→ STUDY TEXT

[spambayes-dev] Re: Chung-Kwei algorithm (from BBC news)

Graham Toal gtoal at gtoal.com
Thu Aug 26 15:46:45 CEST 2004


Firmicus at ankabut.net quoted a press release:

> 'DNA analysis' spots e-mail spam
>
> By Jo Twist
>
> BBC News Online science and technology staff
>
>
> Few would have thought that when Crick and Watson discovered DNA,
> it would help in making a tool to fight spam.
>
> But computational biologists at IBM's TJ Watson Research Center
> have devised an anti-spam filter based on the way scientists analyse
> genetic sequences.
>
> Called after Feng Shui character Chung-Kwei, the formula automatically
> learns patterns of spam vocabulary and has proved to be 96.5% efficient.
>
> In tests, the filter only misidentified one message in 6,000 as spam.
>
> Pillar of protection
>
> Isidore Rigoutsos and Tien Huynh, at IBM's bioinformatics and pattern
> discovery research group, started to develop the formula - or algorithm
> - a little over a year ago.
>
> They named the formula, Chung-Kwei, after a Feng Shui character who is
> usually shown carrying a bat, and also holds a sword behind him.
>
> He is an important figure for those involved in business and who have
> expensive goods that need protection.
>
> Chung-Kwei grew out of another algorithm called Teiresias which the
> researchers were using for pattern discovery in computation biology
> sequencing, specifically, in protein annotation.
>
> 	"To train 88,000 messages takes about 15 minutes on a normal single processor. 
>         If, an hour, later we have more spam we can add to the collection so we keep 
>         on learning more and more"
>         -- Isidore Rigoutsos, IBM
>
> The algorithm helped in automatically determining the properties of
> a protein, like function and structure, directly from a string.
>
> "Obviously algorithms that pertain to pattern discovery are applicable
> to a vast range of problems," Mr Rigoutsos explained to BBC News Online.

→ WHAT IS REQUIRED
Decide whether each statement below agrees with the spam filter article, and give yes or no along with the text's deciding words, quoted exactly.
1. In tests, the filter misidentified one message in 6,000 as spam.
2. Training on 88,000 messages takes about an hour on a normal single processor.
3. Chung-Kwei developed from an earlier algorithm named Teiresias.

→ THE DATA
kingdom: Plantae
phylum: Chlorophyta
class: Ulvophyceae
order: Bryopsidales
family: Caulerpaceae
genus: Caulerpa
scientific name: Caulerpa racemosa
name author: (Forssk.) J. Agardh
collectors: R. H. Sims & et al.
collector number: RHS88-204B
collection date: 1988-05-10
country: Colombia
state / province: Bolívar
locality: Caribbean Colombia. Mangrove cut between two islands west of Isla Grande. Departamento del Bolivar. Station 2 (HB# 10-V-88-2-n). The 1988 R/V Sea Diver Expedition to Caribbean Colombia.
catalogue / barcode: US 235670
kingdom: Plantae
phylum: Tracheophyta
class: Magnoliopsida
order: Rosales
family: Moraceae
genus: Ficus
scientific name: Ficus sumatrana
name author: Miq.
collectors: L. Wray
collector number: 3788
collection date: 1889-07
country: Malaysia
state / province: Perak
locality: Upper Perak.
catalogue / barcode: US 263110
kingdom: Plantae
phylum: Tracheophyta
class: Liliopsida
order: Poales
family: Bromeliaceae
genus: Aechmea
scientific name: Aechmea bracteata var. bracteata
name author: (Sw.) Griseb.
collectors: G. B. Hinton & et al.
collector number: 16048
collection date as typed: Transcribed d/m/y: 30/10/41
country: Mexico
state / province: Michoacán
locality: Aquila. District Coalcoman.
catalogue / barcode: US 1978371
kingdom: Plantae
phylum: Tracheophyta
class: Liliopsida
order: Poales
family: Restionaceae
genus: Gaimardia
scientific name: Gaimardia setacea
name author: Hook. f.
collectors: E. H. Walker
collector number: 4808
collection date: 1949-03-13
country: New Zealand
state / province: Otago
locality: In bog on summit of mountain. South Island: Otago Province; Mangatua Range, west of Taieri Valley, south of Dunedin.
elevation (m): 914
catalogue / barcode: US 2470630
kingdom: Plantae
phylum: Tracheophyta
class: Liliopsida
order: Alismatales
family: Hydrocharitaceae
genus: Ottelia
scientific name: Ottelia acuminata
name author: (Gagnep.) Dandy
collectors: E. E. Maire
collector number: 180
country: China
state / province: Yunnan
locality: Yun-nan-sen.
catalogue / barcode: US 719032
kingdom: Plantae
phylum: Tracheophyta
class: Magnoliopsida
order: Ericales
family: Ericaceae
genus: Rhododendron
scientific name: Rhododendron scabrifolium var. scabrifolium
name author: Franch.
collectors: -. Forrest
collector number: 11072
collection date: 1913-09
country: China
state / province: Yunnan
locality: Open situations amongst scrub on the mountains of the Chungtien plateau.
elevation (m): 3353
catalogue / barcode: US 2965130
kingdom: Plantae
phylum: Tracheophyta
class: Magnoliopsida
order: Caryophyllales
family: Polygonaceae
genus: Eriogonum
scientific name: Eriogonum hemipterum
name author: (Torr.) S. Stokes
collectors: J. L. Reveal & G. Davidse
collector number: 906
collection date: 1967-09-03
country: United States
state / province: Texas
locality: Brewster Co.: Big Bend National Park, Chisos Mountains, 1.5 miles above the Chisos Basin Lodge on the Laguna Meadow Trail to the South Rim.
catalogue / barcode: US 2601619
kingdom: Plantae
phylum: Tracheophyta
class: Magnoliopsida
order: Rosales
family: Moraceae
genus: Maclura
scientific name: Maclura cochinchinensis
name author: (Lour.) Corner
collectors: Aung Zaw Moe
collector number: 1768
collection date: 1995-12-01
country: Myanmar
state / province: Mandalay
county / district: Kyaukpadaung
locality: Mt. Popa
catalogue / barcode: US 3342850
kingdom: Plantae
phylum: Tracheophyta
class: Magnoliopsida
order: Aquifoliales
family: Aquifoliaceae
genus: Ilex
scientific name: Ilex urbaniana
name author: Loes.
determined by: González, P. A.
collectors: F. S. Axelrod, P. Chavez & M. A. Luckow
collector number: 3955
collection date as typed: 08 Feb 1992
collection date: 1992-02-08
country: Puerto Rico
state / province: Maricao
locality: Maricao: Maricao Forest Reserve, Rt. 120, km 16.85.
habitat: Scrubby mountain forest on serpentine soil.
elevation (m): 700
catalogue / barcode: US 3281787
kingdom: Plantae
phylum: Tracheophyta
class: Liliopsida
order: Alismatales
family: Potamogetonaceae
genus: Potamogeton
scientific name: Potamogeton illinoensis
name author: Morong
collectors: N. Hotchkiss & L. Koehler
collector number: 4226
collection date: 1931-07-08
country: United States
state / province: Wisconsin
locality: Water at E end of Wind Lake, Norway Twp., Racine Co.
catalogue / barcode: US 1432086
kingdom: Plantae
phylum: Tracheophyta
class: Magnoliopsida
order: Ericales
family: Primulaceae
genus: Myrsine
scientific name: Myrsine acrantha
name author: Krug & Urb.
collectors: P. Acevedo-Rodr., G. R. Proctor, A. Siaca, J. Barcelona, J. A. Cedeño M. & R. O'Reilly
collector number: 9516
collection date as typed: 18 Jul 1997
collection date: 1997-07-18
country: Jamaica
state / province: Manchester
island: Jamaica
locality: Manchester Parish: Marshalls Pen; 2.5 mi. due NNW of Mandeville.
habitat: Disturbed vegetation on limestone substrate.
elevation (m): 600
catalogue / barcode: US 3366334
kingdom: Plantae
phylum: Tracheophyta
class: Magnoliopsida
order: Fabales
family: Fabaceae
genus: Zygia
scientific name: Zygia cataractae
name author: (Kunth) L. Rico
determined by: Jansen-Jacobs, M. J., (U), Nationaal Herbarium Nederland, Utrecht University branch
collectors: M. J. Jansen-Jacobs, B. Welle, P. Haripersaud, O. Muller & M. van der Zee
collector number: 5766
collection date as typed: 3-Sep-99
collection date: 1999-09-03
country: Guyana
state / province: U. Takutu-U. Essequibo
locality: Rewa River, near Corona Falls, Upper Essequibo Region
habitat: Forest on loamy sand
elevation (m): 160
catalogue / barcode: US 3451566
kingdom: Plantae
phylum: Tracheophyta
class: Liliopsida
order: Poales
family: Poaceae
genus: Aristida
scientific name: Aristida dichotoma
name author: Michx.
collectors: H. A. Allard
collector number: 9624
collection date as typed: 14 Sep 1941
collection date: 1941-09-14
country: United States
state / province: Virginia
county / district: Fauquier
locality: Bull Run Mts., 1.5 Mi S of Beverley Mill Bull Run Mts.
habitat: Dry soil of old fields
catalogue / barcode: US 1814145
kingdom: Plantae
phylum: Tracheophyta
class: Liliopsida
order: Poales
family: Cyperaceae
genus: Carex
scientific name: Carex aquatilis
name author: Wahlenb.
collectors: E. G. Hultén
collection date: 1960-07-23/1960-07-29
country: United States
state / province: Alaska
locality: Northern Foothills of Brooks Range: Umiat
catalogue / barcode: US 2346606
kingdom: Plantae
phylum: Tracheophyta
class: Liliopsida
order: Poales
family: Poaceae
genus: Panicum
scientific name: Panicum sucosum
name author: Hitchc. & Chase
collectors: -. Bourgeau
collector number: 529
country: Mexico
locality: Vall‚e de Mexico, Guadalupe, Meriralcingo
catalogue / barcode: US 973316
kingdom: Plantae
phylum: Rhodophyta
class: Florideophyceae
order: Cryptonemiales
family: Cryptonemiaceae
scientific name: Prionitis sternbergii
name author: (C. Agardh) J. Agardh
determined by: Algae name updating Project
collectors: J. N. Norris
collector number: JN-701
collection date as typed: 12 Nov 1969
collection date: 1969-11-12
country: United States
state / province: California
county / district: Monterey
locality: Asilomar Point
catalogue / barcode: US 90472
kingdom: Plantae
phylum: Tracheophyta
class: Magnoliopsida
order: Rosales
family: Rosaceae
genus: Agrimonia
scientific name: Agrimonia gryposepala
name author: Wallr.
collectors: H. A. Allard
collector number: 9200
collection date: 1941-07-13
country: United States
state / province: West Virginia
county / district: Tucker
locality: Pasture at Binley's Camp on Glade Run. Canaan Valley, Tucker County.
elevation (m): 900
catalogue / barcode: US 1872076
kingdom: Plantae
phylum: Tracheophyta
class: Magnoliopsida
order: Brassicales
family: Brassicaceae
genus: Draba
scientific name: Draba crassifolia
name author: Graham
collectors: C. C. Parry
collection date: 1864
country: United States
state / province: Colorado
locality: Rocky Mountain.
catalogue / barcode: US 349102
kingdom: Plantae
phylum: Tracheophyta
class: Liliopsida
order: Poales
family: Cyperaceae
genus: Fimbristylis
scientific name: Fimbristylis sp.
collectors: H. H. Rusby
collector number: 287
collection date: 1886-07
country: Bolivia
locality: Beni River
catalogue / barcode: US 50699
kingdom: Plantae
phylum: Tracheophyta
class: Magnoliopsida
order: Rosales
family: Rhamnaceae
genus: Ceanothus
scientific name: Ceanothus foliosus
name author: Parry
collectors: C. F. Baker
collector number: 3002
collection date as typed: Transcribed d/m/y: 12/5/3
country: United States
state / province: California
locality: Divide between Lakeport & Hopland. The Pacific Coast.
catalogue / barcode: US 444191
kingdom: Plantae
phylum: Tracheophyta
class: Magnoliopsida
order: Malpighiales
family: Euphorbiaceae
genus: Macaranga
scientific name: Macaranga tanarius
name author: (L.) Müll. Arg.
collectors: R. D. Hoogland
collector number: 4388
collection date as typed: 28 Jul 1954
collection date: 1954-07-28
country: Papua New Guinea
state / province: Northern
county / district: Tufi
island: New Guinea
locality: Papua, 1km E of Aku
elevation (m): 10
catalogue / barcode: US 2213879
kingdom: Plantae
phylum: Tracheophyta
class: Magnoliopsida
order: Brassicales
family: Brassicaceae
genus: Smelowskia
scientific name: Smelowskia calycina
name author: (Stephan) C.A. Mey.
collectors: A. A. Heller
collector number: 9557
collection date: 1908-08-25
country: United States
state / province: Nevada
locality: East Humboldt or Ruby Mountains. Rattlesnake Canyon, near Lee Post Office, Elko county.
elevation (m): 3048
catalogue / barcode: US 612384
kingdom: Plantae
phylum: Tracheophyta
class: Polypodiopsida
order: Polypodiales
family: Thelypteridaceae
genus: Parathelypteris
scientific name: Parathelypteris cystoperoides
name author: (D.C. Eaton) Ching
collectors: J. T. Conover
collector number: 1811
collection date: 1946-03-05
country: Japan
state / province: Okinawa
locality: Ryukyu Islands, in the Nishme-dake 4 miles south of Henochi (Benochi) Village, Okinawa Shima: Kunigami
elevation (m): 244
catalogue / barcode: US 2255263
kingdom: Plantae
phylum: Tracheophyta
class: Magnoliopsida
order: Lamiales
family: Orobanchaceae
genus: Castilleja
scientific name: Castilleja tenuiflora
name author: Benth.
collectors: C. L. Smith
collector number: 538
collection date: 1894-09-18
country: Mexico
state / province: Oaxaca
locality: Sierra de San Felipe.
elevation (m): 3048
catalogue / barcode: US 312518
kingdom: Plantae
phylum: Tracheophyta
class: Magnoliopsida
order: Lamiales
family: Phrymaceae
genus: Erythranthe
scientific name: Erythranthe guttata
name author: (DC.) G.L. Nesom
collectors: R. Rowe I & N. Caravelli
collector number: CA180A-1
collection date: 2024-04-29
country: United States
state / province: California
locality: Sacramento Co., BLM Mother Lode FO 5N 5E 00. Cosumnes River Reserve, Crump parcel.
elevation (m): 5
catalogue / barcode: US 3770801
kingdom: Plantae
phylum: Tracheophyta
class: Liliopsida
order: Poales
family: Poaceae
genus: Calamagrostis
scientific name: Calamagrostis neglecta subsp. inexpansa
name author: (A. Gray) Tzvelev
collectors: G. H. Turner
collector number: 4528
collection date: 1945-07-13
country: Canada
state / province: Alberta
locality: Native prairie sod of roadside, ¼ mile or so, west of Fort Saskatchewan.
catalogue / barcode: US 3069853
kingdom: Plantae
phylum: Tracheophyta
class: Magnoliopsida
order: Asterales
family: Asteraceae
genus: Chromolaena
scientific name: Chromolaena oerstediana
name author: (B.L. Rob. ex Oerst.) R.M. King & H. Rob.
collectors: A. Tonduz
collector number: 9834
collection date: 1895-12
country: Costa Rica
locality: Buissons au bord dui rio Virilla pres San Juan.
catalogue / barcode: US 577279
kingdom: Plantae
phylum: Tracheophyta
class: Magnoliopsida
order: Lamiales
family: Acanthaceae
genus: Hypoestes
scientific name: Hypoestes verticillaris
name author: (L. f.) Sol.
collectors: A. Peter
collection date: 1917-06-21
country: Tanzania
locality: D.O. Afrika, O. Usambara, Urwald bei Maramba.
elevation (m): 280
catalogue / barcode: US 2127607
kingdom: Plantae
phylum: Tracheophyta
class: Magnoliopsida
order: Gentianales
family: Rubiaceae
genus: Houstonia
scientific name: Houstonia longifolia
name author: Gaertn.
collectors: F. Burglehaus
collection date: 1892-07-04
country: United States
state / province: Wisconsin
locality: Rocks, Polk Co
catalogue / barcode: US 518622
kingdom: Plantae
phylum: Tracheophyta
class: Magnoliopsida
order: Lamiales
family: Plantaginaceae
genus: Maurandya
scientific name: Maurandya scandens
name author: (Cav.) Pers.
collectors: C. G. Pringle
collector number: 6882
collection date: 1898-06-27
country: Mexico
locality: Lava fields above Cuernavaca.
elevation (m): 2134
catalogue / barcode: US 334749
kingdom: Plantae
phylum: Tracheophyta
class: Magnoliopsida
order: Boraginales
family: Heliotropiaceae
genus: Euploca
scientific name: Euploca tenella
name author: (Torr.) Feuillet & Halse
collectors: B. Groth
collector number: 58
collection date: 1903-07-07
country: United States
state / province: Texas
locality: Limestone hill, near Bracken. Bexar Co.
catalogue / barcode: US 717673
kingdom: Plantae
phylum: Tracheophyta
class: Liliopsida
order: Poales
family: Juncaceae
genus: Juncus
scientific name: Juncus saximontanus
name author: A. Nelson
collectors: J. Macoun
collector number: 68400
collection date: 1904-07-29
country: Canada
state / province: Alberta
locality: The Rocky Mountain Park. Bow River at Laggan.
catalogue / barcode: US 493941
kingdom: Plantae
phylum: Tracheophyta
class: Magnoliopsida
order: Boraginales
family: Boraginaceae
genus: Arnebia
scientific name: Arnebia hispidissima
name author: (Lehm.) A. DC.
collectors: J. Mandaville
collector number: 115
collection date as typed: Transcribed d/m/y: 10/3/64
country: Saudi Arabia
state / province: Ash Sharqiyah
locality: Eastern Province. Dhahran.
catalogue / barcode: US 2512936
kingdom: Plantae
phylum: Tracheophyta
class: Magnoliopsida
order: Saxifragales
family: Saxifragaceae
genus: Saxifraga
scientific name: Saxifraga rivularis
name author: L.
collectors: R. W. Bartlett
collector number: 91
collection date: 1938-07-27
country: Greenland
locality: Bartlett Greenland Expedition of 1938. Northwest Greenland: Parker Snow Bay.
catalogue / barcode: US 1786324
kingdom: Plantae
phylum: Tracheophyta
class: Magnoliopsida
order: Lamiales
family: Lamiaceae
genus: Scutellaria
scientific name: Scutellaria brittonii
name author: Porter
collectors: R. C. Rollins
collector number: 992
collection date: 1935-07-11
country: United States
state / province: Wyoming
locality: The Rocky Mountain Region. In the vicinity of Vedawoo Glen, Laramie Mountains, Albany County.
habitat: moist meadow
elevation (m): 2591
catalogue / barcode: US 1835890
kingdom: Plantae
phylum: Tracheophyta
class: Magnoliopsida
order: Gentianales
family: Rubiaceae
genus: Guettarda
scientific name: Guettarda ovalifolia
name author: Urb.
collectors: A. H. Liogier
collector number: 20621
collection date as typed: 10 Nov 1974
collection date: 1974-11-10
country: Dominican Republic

→ WRITTEN SOLUTION
1. Yes: "In tests, the filter only misidentified one message in 6,000 as spam."
2. No: "To train 88,000 messages takes about 15 minutes on a normal single processor."
3. Yes: "Chung-Kwei grew out of another algorithm called Teiresias"